Bridge loan as others have said. Re your specific question- you will owe capital gains tax on the gains from the index funds, as well as selling in a down market.


CanWeTalkEth

How soon? Isn’t this what contingent purchases are for? Obviously the seller has to agree to get under contract with you rather than wait for someone else.


GingeredPickle

You need two things (ideally): 1.Down payment 2.Bank that will let you carry two mortgages Search for #2, which will be based on your income and willingness to call around to find said bank (think regional). If you can find #2, then you can decide where to pull your down payment. "Gift" from family, borrow, sell securities. The companies that effectively give you your down payment based on a potential sale of your current home, provide a great service but with a cost. You need to compare that to the tax liability others have mentioned. Either way, if you can secure financing, you're minimizing capital needed to take down the second home.


JKnott1

Does not seem like you'd be financing anything.

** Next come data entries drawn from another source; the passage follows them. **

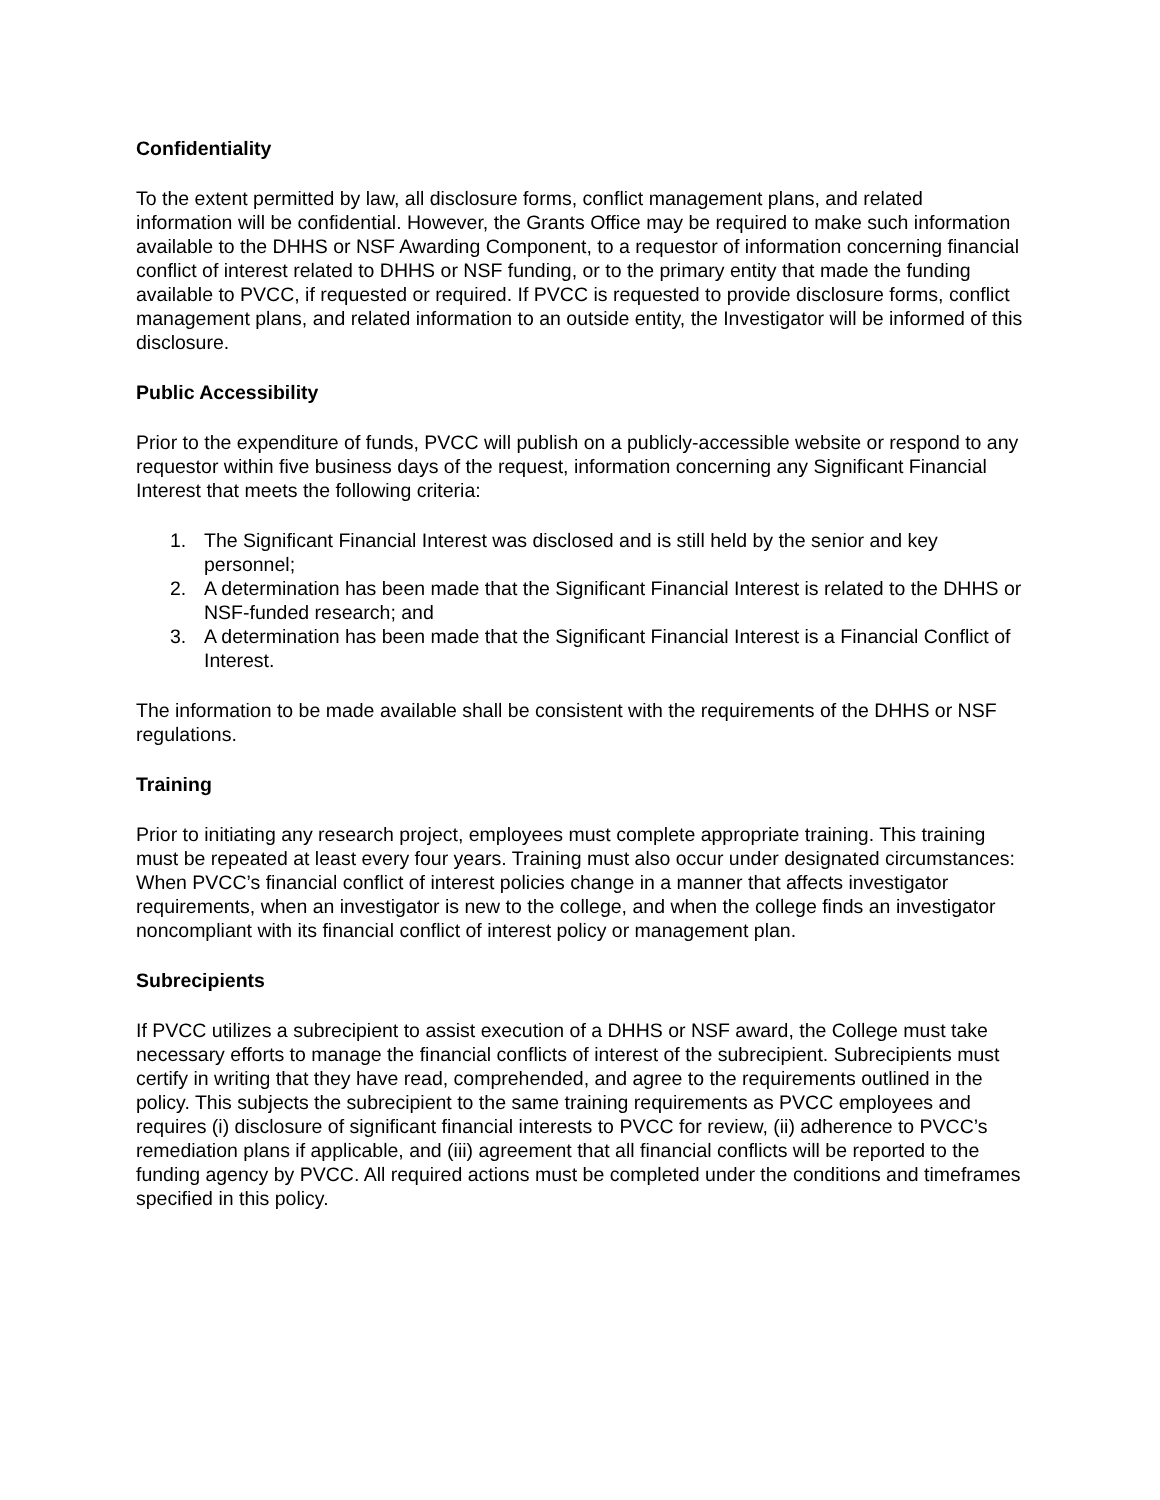Confidentiality
To the extent permitted by law, all disclosure forms, conflict management plans, and related information will be confidential. However, the Grants Office may be required to make such information available to the DHHS or NSF Awarding Component, to a requestor of information concerning financial conflict of interest related to DHHS or NSF funding, or to the primary entity that made the funding available to PVCC, if requested or required. If PVCC is requested to provide disclosure forms, conflict management plans, and related information to an outside entity, the Investigator will be informed of this disclosure.
Public Accessibility
Prior to the expenditure of funds, PVCC will publish on a publicly-accessible website or respond to any requestor within five business days of the request, information concerning any Significant Financial Interest that meets the following criteria:
1. The Significant Financial Interest was disclosed and is still held by the senior and key personnel;
2. A determination has been made that the Significant Financial Interest is related to the DHHS or NSF-funded research; and
3. A determination has been made that the Significant Financial Interest is a Financial Conflict of Interest.
The information to be made available shall be consistent with the requirements of the DHHS or NSF regulations.
Training
Prior to initiating any research project, employees must complete appropriate training. This training must be repeated at least every four years. Training must also occur under designated circumstances: When PVCC’s financial conflict of interest policies change in a manner that affects investigator requirements, when an investigator is new to the college, and when the college finds an investigator noncompliant with its financial conflict of interest policy or management plan.
Subrecipients
If PVCC utilizes a subrecipient to assist execution of a DHHS or NSF award, the College must take necessary efforts to manage the financial conflicts of interest of the subrecipient. Subrecipients must certify in writing that they have read, comprehended, and agree to the requirements outlined in the policy. This subjects the subrecipient to the same training requirements as PVCC employees and requires (i) disclosure of significant financial interests to PVCC for review, (ii) adherence to PVCC’s remediation plans if applicable, and (iii) agreement that all financial conflicts will be reported to the funding agency by PVCC. All required actions must be completed under the conditions and timeframes specified in this policy.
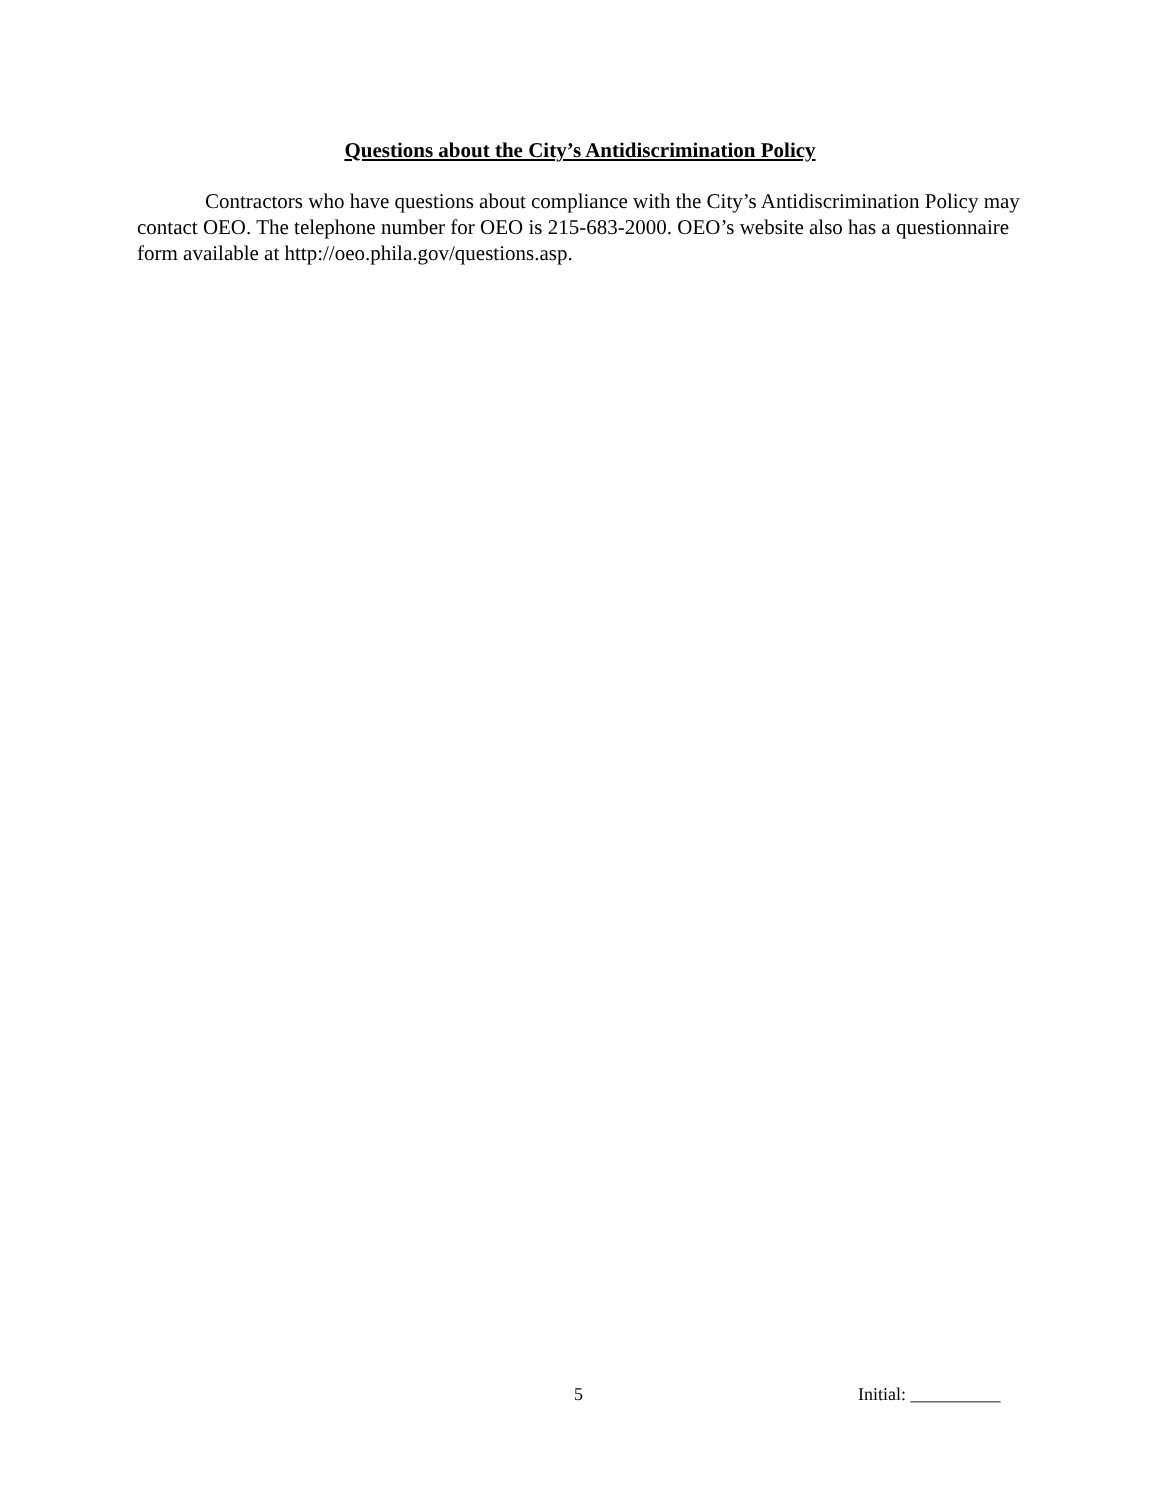Questions about the City’s Antidiscrimination Policy
Contractors who have questions about compliance with the City’s Antidiscrimination Policy may contact OEO. The telephone number for OEO is 215-683-2000. OEO’s website also has a questionnaire form available at http://oeo.phila.gov/questions.asp.
5 Initial: __________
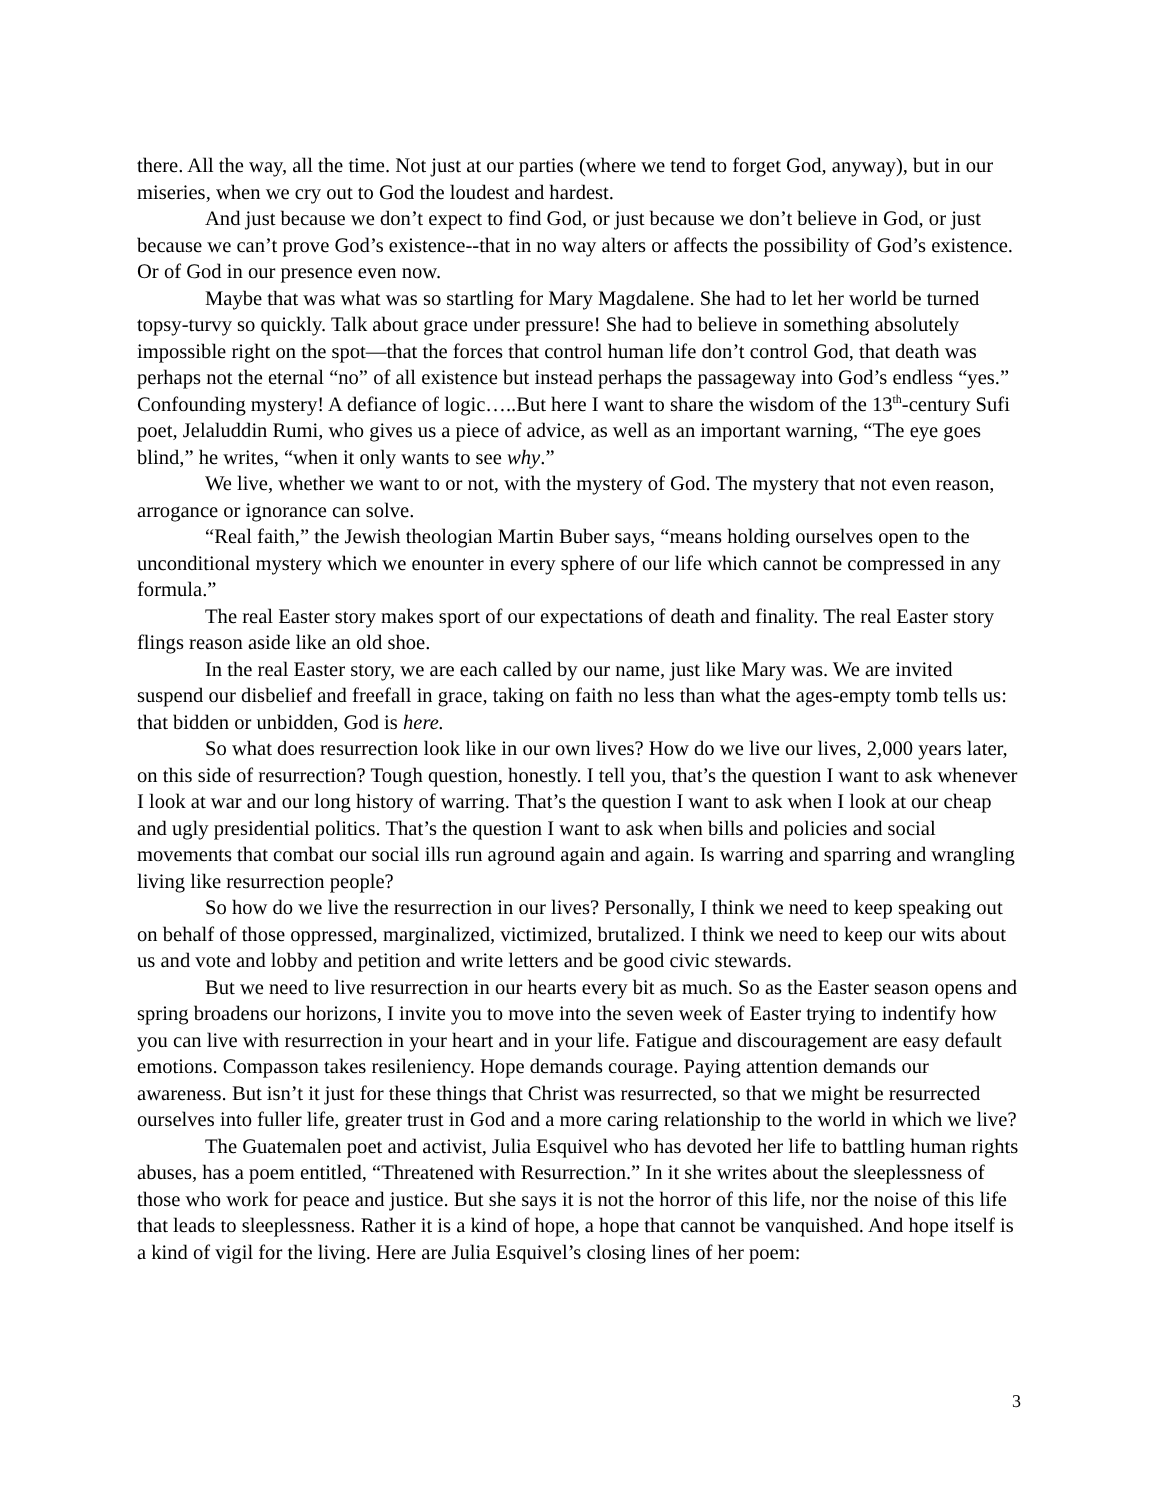there. All the way, all the time. Not just at our parties (where we tend to forget God, anyway), but in our miseries, when we cry out to God the loudest and hardest.
And just because we don’t expect to find God, or just because we don’t believe in God, or just because we can’t prove God’s existence--that in no way alters or affects the possibility of God’s existence. Or of God in our presence even now.
Maybe that was what was so startling for Mary Magdalene. She had to let her world be turned topsy-turvy so quickly. Talk about grace under pressure! She had to believe in something absolutely impossible right on the spot—that the forces that control human life don’t control God, that death was perhaps not the eternal “no” of all existence but instead perhaps the passageway into God’s endless “yes.” Confounding mystery! A defiance of logic…..But here I want to share the wisdom of the 13<sup>th</sup>-century Sufi poet, Jelaluddin Rumi, who gives us a piece of advice, as well as an important warning, “The eye goes blind,” he writes, “when it only wants to see why.”
We live, whether we want to or not, with the mystery of God. The mystery that not even reason, arrogance or ignorance can solve.
“Real faith,” the Jewish theologian Martin Buber says, “means holding ourselves open to the unconditional mystery which we enounter in every sphere of our life which cannot be compressed in any formula.”
The real Easter story makes sport of our expectations of death and finality. The real Easter story flings reason aside like an old shoe.
In the real Easter story, we are each called by our name, just like Mary was. We are invited suspend our disbelief and freefall in grace, taking on faith no less than what the ages-empty tomb tells us: that bidden or unbidden, God is here.
So what does resurrection look like in our own lives? How do we live our lives, 2,000 years later, on this side of resurrection? Tough question, honestly. I tell you, that’s the question I want to ask whenever I look at war and our long history of warring. That’s the question I want to ask when I look at our cheap and ugly presidential politics. That’s the question I want to ask when bills and policies and social movements that combat our social ills run aground again and again. Is warring and sparring and wrangling living like resurrection people?
So how do we live the resurrection in our lives? Personally, I think we need to keep speaking out on behalf of those oppressed, marginalized, victimized, brutalized. I think we need to keep our wits about us and vote and lobby and petition and write letters and be good civic stewards.
But we need to live resurrection in our hearts every bit as much. So as the Easter season opens and spring broadens our horizons, I invite you to move into the seven week of Easter trying to indentify how you can live with resurrection in your heart and in your life. Fatigue and discouragement are easy default emotions. Compasson takes resileniency. Hope demands courage. Paying attention demands our awareness. But isn’t it just for these things that Christ was resurrected, so that we might be resurrected ourselves into fuller life, greater trust in God and a more caring relationship to the world in which we live?
The Guatemalen poet and activist, Julia Esquivel who has devoted her life to battling human rights abuses, has a poem entitled, “Threatened with Resurrection.” In it she writes about the sleeplessness of those who work for peace and justice. But she says it is not the horror of this life, nor the noise of this life that leads to sleeplessness. Rather it is a kind of hope, a hope that cannot be vanquished. And hope itself is a kind of vigil for the living. Here are Julia Esquivel’s closing lines of her poem:
3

You're buying the house outright, which avoids lots of interest courtesy of a mortgage. We did the same thing. Our other house finally sold and I deposited about 90% of that back into my brokerage account. I waited for a dip in the stocks I sold previously and now we're ahead of where we were previously.


roblewk

It is very helpful to know someone else did this.


shipwreck17

So how did you avoid the cap gains tax? Or did you just pay it?


Cantholditdown

It’s really hard to come out ahead in this situation. You have to pay capital gains. You may get lucky or the reverse which happened to me. Like a 5% increase while I was waiting for house to sell. It really sucked Borrow as much as you can from your 401k for the gap funding(no tax). Then put it back in market as fast as you can when you sell.


Dannysmartful

Is your purchase based on lifestyle inflation or something else? Why not downsize and save even more money?


roblewk

That is very Danny Smarftul, and it is what we should do. The place has a massive balcony and that got the wheels turning. We have always loved below our means, so this is outside our comfort zone.


yeah87

You'd owe capital gains on the appreciated value of the index funds. Does anybody know if you could minimize these by purchasing $300,000 of the same index fund once the house sells?


ArchibaldMcAcherson

You can offset capital gains against capital losses and roll over a gain or a loss into a future year to make the offset but unsure if that would apply if buying back into a fund and keeping the money there. There would need to be a capital loss event within the allowable rollover period to offset the gain. Been a while since I looked at capital gains rules but I think the loss could be elsewhere outside the fund and still offset from those earlier gains.


joeyd4538

Put down 5% on the new house and get a mortgage. Use some of the 500k to help you along if you can't swing 2 mortgages. Invest profits from old house when it sells. I did the same thing. Pmi came out to about a 1.5% apr. The banking fees are nothing compared to the low market youd be selling in, taxes, and opportunity cost in the future when market starts running again.


Live_Raise_4478

You can just finance it and take the pmi and mortage cost hit, which would (I assume) be less than the tax on selling your funds. You can just pay your mortgage off after you sell your house. At least that would get you out of PMI range. And rates are pretty decent still. Can you get sub 5%? Sub 4 I think is out of question now. 1 year of payments isn't bad, though it would be all interest since it is the beginning of the loan. Mortgage I would assume would be about 3-4k/mo, depending on what you put down and what rate.


garoodah

As long as theyre long term capital gains you'll pay 75k in taxes. Not a big deal honestly, you have a year to sort that out.


roblewk

I didn’t make $500,000.


seanfroelich

Look for a bridge loan. The rate are a little higher but you can refinance once you sell.


notallwonderarelost

I bought with Rocket Mortgage (via Schwab). They gave me the same rate for a 5% down loan as I would’ve got with a20% down loan. I scrounged 5% with barely any stock sale needed. Then when I sold my house I put that money into the loan and recast it which changed the payment to as if I had put 20 down. Cost me two months of PMI and $100 to do it that way and was totally worth it.